Requirement
Pick out each line in the data below that contains the word "Author", and copy those lines.

---------- Record excerpts

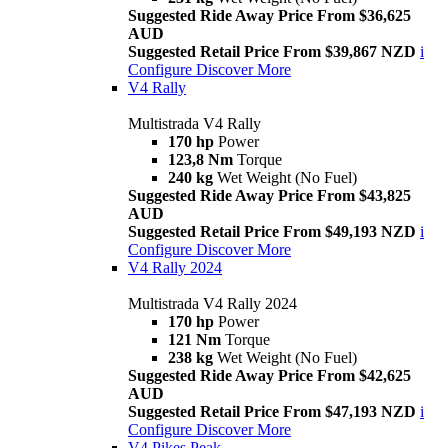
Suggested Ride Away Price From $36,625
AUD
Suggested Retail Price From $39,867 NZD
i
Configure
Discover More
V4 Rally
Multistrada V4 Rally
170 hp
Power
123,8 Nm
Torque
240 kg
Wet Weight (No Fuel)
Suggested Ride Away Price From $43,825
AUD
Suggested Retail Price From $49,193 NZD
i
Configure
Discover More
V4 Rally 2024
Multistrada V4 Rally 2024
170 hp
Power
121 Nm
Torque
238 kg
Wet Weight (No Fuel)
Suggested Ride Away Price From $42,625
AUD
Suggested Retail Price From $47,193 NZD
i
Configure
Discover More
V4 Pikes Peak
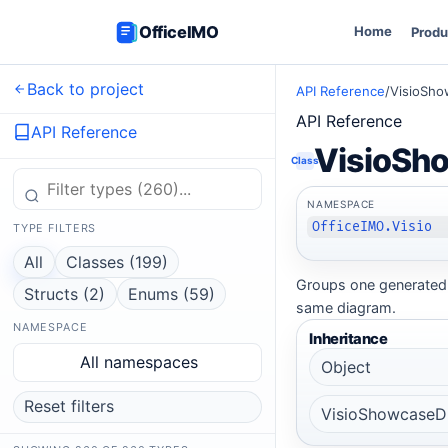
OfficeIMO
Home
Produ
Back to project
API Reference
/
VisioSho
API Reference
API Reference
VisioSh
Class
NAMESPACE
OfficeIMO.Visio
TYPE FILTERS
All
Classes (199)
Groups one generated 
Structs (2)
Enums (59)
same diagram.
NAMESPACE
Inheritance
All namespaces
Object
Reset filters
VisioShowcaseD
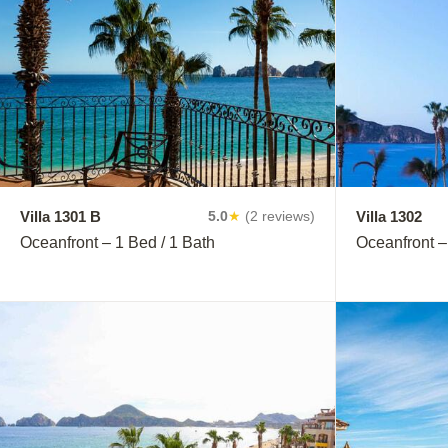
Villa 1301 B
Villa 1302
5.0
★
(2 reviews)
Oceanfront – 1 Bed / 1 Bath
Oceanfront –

--------------------
---------- Record excerpts

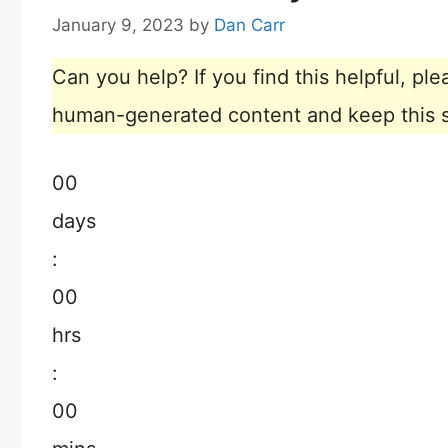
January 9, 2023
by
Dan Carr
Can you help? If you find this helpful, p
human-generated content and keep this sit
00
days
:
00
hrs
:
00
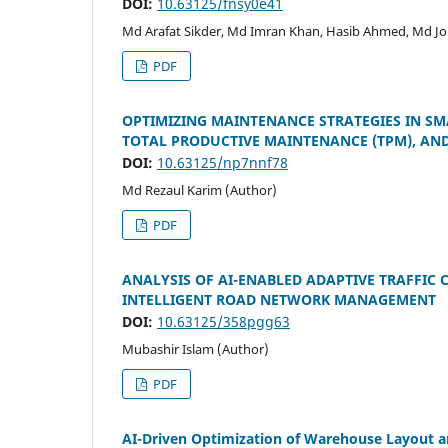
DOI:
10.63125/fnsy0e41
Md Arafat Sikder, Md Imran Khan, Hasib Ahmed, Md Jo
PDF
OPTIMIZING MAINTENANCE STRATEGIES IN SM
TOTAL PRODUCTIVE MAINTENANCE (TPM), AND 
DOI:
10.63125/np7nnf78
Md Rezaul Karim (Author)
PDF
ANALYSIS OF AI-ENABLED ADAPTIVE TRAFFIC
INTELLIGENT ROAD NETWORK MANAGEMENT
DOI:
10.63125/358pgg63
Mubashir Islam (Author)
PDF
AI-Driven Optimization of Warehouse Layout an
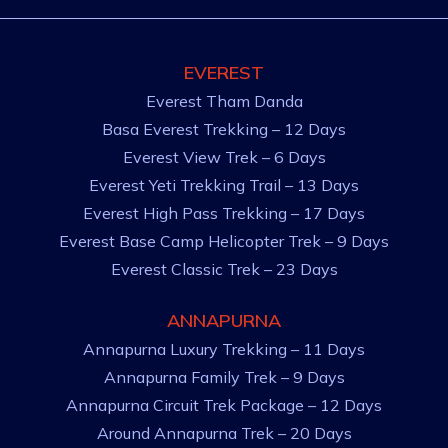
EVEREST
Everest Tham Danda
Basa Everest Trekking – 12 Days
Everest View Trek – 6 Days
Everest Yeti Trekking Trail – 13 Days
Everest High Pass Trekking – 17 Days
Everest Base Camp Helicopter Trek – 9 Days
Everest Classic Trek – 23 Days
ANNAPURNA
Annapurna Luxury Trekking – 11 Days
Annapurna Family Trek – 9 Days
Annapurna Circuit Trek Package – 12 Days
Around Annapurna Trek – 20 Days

--------------------
---------- Record excerpts

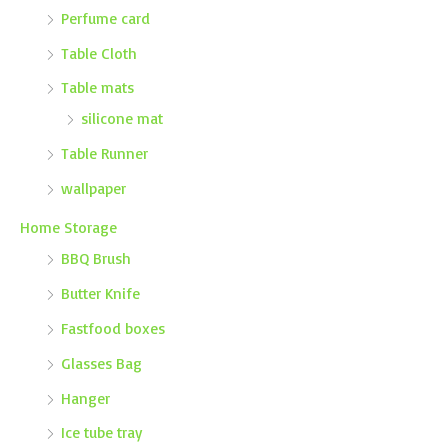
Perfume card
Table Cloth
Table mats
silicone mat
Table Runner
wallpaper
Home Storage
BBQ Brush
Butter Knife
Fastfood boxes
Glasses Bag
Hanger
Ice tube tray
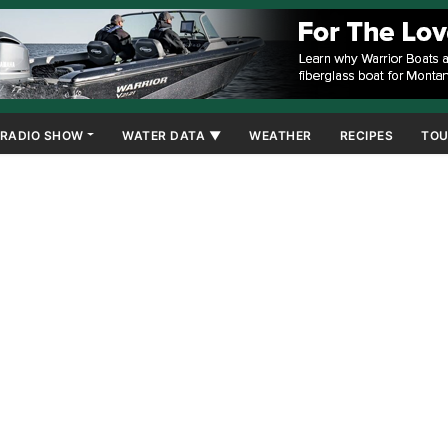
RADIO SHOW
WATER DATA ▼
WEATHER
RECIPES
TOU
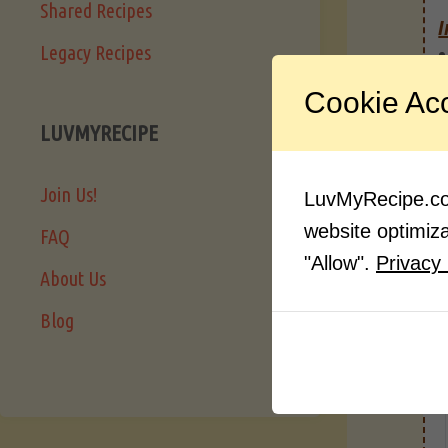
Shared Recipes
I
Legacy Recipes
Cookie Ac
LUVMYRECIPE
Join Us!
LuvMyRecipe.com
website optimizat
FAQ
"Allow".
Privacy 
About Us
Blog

--------------------

Written reply
Md Rezaul Karim (Author)
Mubashir Islam (Author)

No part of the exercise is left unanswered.